3 Ways to Use Ready-made Pizza Dough for Dishes Other Than Pizza
Start with a humble dough--white or wheat, depending on your preference.
Photos by Christina Uticone
There are less than two weeks until Christmas, and I'm done. Exhausted. Beat. I've baked cookies, bought and wrapped and shipped presents, made travel arrangements, made dog-boarding arrangements, and gone shopping and wrapping and shipping again. I've gone over the edge, and I don't mean Lady Gaga's Edge of Glory. It's the Edge of Time Management, the Edge of Sanity, the Edge of Holiday Enjoyment ... and I've descended into madness.
Cooking is one chore that has fallen by the wayside. I usually only cook once or twice a week, but even my husband has been too exhausted to whip up a meal, so we have been relying on some old, easy favorites and a few new tricks to get us through this last stretch until our Christmas vacation.

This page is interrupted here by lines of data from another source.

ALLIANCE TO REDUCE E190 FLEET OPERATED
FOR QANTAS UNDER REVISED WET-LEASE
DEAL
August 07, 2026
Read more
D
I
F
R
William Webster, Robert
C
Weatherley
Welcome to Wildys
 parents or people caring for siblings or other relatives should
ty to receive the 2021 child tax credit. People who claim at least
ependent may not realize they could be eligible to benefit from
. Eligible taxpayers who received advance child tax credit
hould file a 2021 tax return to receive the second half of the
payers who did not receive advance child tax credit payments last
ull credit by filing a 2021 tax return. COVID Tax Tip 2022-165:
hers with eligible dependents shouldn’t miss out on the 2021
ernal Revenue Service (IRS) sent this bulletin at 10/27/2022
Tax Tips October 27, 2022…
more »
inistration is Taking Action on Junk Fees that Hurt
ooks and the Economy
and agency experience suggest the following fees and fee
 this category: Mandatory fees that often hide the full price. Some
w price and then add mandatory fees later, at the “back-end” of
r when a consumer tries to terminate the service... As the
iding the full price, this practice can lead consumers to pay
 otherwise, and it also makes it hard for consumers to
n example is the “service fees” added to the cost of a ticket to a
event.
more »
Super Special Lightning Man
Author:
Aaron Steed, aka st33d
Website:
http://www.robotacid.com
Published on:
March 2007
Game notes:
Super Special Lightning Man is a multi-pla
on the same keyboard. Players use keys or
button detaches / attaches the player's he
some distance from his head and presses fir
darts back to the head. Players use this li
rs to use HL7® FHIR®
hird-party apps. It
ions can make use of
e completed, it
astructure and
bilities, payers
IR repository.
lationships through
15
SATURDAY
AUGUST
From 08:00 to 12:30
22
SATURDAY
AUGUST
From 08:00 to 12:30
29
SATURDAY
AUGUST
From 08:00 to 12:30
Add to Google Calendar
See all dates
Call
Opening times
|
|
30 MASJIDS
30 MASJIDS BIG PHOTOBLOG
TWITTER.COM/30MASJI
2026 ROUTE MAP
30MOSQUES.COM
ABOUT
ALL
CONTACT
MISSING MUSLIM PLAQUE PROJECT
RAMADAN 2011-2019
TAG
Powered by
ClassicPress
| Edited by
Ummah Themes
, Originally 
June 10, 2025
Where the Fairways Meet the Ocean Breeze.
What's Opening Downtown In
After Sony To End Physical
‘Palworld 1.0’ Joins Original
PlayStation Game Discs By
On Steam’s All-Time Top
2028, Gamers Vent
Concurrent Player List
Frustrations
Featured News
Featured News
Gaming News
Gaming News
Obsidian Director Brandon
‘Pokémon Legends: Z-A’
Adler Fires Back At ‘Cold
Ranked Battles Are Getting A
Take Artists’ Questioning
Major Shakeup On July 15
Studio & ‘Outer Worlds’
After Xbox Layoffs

One welcome addition to our routine is the use of frozen pizza dough -- like the ones I found, and loved, at Trader Joe's -- to shortcut our way through many a dinner.
After the first few pies we got pretty pizza'd out, but being the carb-lovers we are, we knew there were more uses for this freezer-friendly favorite. Here are a few ways frozen pizza dough has saved us lately.
Stock up on Don Pepino canned pizza sauce for the perfect dipper. Spec's Downtown carries it.
One might argue that if you are sick of pizza, you are sick of calzone. NOT SO I SAY. A calzone just feels more filling and more cozy -- perfect for the weather lately. We split the dough four ways to make four small calzone, but two giant ones would work just as well. There was this grand idea of eating one apiece and then saving the second one for lunch, but just each ate the second one for dessert.
Ricotta not optional, the rest is up to you.
You can either roll out the dough with a rolling pin, or if you have the deft touch of a former pizza-maker, toss them out manually. Stuff 'em full of cheese and meat (or whatever you love), fold, score the top so steam can be released during cooking, and pop into a 450° F oven. We used a baking stone, but a baking sheet will do just fine.
I liked the white dough better for breadsticks, as the wheat were slightly denser. I would match the dough to the texture of soup, using white for lighter soups.
Baking bread is actually something I really enjoy. My mom and I used to bake a lot when I was a kid, and when I learned to cook (at an embarrassingly old age) I started by brushing up on my baking skills. Normally bread is something I love to make during the day while I work, but lately even waiting for dough to rise has become a chore, so pizza dough has been a life-saver. With the blissful temperature drop, we have been utilizing the crock pot (and by "we" I mean "Josh") for low-maintenance meals; my contribution is pizza-dough breadsticks. We've been dragging these breadsticks through bowls of soup for a couple of weeks, and we love them.
Just rip off clumps of dough, stretch-and-roll into sticks, and bake at 450 °F. We season ours by softening some garlic in butter and oil on the stove, pouring that over the sticks, and then sprinkling with salt and various spices. You can easily turn these into garlic knots by, you know, knotting the dough.
I shamelessly stole this idea from commenter "Dundle" on my previous piece about TJ's pizza dough. A quick Google showed several recipes, but I went with result number one from the Cube Marketplace. When Dundle wrote "monkey bread," my pulse quickened -- what a brilliant idea! It's one of my husband's favorites, and made for a nice weekend treat with coffee and some fruit for breakfast. Sorry I didn't get photos of this one, but I promise it looked just like the one on the blog I linked -- swearsies.